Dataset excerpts
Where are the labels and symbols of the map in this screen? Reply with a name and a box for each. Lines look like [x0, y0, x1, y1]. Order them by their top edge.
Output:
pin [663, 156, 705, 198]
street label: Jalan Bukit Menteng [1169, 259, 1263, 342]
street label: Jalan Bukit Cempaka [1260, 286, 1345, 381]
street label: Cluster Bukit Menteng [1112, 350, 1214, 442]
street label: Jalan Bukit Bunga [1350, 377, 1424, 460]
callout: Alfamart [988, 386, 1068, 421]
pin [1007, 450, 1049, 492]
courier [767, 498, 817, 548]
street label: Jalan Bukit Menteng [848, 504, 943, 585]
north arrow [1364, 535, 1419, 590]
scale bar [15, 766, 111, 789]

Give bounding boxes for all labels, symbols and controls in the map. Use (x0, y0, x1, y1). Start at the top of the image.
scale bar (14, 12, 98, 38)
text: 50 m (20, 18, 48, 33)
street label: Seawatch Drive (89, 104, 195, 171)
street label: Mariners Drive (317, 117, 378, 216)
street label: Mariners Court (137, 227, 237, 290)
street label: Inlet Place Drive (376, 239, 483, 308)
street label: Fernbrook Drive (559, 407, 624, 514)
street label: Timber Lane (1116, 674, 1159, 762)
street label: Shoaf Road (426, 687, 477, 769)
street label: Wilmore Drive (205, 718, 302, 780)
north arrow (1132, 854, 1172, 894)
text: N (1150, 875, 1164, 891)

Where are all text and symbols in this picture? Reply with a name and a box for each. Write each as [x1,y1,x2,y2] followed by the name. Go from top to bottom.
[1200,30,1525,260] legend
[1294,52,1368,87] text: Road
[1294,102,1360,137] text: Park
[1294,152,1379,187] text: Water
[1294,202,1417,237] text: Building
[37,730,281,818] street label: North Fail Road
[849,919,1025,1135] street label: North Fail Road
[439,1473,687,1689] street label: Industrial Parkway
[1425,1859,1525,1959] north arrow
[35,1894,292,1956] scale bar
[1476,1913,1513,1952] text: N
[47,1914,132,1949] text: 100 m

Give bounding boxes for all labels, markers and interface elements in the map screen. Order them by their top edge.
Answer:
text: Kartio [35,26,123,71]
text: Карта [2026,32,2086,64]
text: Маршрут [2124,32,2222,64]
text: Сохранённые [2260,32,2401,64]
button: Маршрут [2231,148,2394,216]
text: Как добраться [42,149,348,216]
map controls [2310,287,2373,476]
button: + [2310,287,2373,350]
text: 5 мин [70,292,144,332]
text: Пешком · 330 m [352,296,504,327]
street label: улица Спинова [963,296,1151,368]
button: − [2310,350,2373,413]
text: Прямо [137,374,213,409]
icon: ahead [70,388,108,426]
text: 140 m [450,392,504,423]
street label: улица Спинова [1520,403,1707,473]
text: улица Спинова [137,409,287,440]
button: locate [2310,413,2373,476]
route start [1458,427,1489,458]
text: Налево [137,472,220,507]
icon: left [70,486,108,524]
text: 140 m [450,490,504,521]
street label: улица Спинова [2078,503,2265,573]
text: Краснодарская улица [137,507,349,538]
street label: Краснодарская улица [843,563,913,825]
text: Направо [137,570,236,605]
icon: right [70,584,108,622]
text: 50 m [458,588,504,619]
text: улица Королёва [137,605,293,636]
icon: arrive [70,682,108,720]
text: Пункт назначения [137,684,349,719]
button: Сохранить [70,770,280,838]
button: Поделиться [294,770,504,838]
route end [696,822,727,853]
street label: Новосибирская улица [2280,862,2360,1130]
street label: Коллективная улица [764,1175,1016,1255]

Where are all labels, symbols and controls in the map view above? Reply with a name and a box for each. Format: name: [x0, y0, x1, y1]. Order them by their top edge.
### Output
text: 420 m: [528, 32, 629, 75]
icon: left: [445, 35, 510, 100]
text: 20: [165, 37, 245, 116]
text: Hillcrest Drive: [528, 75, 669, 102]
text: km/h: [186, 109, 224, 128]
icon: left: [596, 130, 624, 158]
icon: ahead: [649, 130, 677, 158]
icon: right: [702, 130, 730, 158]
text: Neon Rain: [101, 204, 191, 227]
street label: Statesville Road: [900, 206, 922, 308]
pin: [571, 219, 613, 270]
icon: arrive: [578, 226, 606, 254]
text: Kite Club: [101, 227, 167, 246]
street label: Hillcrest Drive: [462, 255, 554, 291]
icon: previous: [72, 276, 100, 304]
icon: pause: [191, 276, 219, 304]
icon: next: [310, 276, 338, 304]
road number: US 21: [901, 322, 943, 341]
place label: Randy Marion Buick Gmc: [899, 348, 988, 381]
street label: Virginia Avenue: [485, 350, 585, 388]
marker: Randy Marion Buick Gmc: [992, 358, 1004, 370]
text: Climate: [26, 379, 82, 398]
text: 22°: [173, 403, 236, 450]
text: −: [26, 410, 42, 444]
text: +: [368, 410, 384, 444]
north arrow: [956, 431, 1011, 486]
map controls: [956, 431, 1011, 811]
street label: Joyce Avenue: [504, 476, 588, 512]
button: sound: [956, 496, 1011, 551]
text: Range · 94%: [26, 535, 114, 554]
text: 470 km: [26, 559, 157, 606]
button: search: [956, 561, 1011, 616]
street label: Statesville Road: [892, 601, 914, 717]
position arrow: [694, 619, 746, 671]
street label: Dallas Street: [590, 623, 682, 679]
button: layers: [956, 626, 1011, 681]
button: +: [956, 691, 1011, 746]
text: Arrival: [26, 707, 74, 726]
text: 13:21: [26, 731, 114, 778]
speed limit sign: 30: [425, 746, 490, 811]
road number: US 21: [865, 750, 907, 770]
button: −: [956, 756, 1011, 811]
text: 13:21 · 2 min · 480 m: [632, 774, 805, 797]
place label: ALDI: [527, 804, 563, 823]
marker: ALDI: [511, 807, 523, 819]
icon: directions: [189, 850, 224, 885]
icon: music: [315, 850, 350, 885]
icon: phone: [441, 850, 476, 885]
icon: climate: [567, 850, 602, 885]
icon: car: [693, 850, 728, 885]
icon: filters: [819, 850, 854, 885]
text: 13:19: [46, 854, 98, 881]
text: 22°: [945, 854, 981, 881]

■ What is required: All records are to be retyped precisely.

■ Answer to this task:
Where are the labels and symbols of the map in this screen? Reply with a name and a box for each. Lines look like [x0, y0, x1, y1]. Order them by their top edge.
Output:
pin [663, 156, 705, 198]
street label: Jalan Bukit Menteng [1169, 259, 1263, 342]
street label: Jalan Bukit Cempaka [1260, 286, 1345, 381]
street label: Cluster Bukit Menteng [1112, 350, 1214, 442]
street label: Jalan Bukit Bunga [1350, 377, 1424, 460]
callout: Alfamart [988, 386, 1068, 421]
pin [1007, 450, 1049, 492]
courier [767, 498, 817, 548]
street label: Jalan Bukit Menteng [848, 504, 943, 585]
north arrow [1364, 535, 1419, 590]
scale bar [15, 766, 111, 789]

Give bounding boxes for all labels, symbols and controls in the map. Use (x0, y0, x1, y1). Start at the top of the image.
scale bar (14, 12, 98, 38)
text: 50 m (20, 18, 48, 33)
street label: Seawatch Drive (89, 104, 195, 171)
street label: Mariners Drive (317, 117, 378, 216)
street label: Mariners Court (137, 227, 237, 290)
street label: Inlet Place Drive (376, 239, 483, 308)
street label: Fernbrook Drive (559, 407, 624, 514)
street label: Timber Lane (1116, 674, 1159, 762)
street label: Shoaf Road (426, 687, 477, 769)
street label: Wilmore Drive (205, 718, 302, 780)
north arrow (1132, 854, 1172, 894)
text: N (1150, 875, 1164, 891)

Where are all text and symbols in this picture? Reply with a name and a box for each. Write each as [x1,y1,x2,y2] followed by the name. Go from top to bottom.
[1200,30,1525,260] legend
[1294,52,1368,87] text: Road
[1294,102,1360,137] text: Park
[1294,152,1379,187] text: Water
[1294,202,1417,237] text: Building
[37,730,281,818] street label: North Fail Road
[849,919,1025,1135] street label: North Fail Road
[439,1473,687,1689] street label: Industrial Parkway
[1425,1859,1525,1959] north arrow
[35,1894,292,1956] scale bar
[1476,1913,1513,1952] text: N
[47,1914,132,1949] text: 100 m

Give bounding boxes for all labels, markers and interface elements in the map screen. Order them by their top edge.
Answer:
text: Kartio [35,26,123,71]
text: Карта [2026,32,2086,64]
text: Маршрут [2124,32,2222,64]
text: Сохранённые [2260,32,2401,64]
button: Маршрут [2231,148,2394,216]
text: Как добраться [42,149,348,216]
map controls [2310,287,2373,476]
button: + [2310,287,2373,350]
text: 5 мин [70,292,144,332]
text: Пешком · 330 m [352,296,504,327]
street label: улица Спинова [963,296,1151,368]
button: − [2310,350,2373,413]
text: Прямо [137,374,213,409]
icon: ahead [70,388,108,426]
text: 140 m [450,392,504,423]
street label: улица Спинова [1520,403,1707,473]
text: улица Спинова [137,409,287,440]
button: locate [2310,413,2373,476]
route start [1458,427,1489,458]
text: Налево [137,472,220,507]
icon: left [70,486,108,524]
text: 140 m [450,490,504,521]
street label: улица Спинова [2078,503,2265,573]
text: Краснодарская улица [137,507,349,538]
street label: Краснодарская улица [843,563,913,825]
text: Направо [137,570,236,605]
icon: right [70,584,108,622]
text: 50 m [458,588,504,619]
text: улица Королёва [137,605,293,636]
icon: arrive [70,682,108,720]
text: Пункт назначения [137,684,349,719]
button: Сохранить [70,770,280,838]
button: Поделиться [294,770,504,838]
route end [696,822,727,853]
street label: Новосибирская улица [2280,862,2360,1130]
street label: Коллективная улица [764,1175,1016,1255]

Where are all labels, symbols and controls in the map view above? Reply with a name and a box for each. Format: name: [x0, y0, x1, y1]. Order them by their top edge.
### Output
text: 420 m: [528, 32, 629, 75]
icon: left: [445, 35, 510, 100]
text: 20: [165, 37, 245, 116]
text: Hillcrest Drive: [528, 75, 669, 102]
text: km/h: [186, 109, 224, 128]
icon: left: [596, 130, 624, 158]
icon: ahead: [649, 130, 677, 158]
icon: right: [702, 130, 730, 158]
text: Neon Rain: [101, 204, 191, 227]
street label: Statesville Road: [900, 206, 922, 308]
pin: [571, 219, 613, 270]
icon: arrive: [578, 226, 606, 254]
text: Kite Club: [101, 227, 167, 246]
street label: Hillcrest Drive: [462, 255, 554, 291]
icon: previous: [72, 276, 100, 304]
icon: pause: [191, 276, 219, 304]
icon: next: [310, 276, 338, 304]
road number: US 21: [901, 322, 943, 341]
place label: Randy Marion Buick Gmc: [899, 348, 988, 381]
street label: Virginia Avenue: [485, 350, 585, 388]
marker: Randy Marion Buick Gmc: [992, 358, 1004, 370]
text: Climate: [26, 379, 82, 398]
text: 22°: [173, 403, 236, 450]
text: −: [26, 410, 42, 444]
text: +: [368, 410, 384, 444]
north arrow: [956, 431, 1011, 486]
map controls: [956, 431, 1011, 811]
street label: Joyce Avenue: [504, 476, 588, 512]
button: sound: [956, 496, 1011, 551]
text: Range · 94%: [26, 535, 114, 554]
text: 470 km: [26, 559, 157, 606]
button: search: [956, 561, 1011, 616]
street label: Statesville Road: [892, 601, 914, 717]
position arrow: [694, 619, 746, 671]
street label: Dallas Street: [590, 623, 682, 679]
button: layers: [956, 626, 1011, 681]
button: +: [956, 691, 1011, 746]
text: Arrival: [26, 707, 74, 726]
text: 13:21: [26, 731, 114, 778]
speed limit sign: 30: [425, 746, 490, 811]
road number: US 21: [865, 750, 907, 770]
button: −: [956, 756, 1011, 811]
text: 13:21 · 2 min · 480 m: [632, 774, 805, 797]
place label: ALDI: [527, 804, 563, 823]
marker: ALDI: [511, 807, 523, 819]
icon: directions: [189, 850, 224, 885]
icon: music: [315, 850, 350, 885]
icon: phone: [441, 850, 476, 885]
icon: climate: [567, 850, 602, 885]
icon: car: [693, 850, 728, 885]
icon: filters: [819, 850, 854, 885]
text: 13:19: [46, 854, 98, 881]
text: 22°: [945, 854, 981, 881]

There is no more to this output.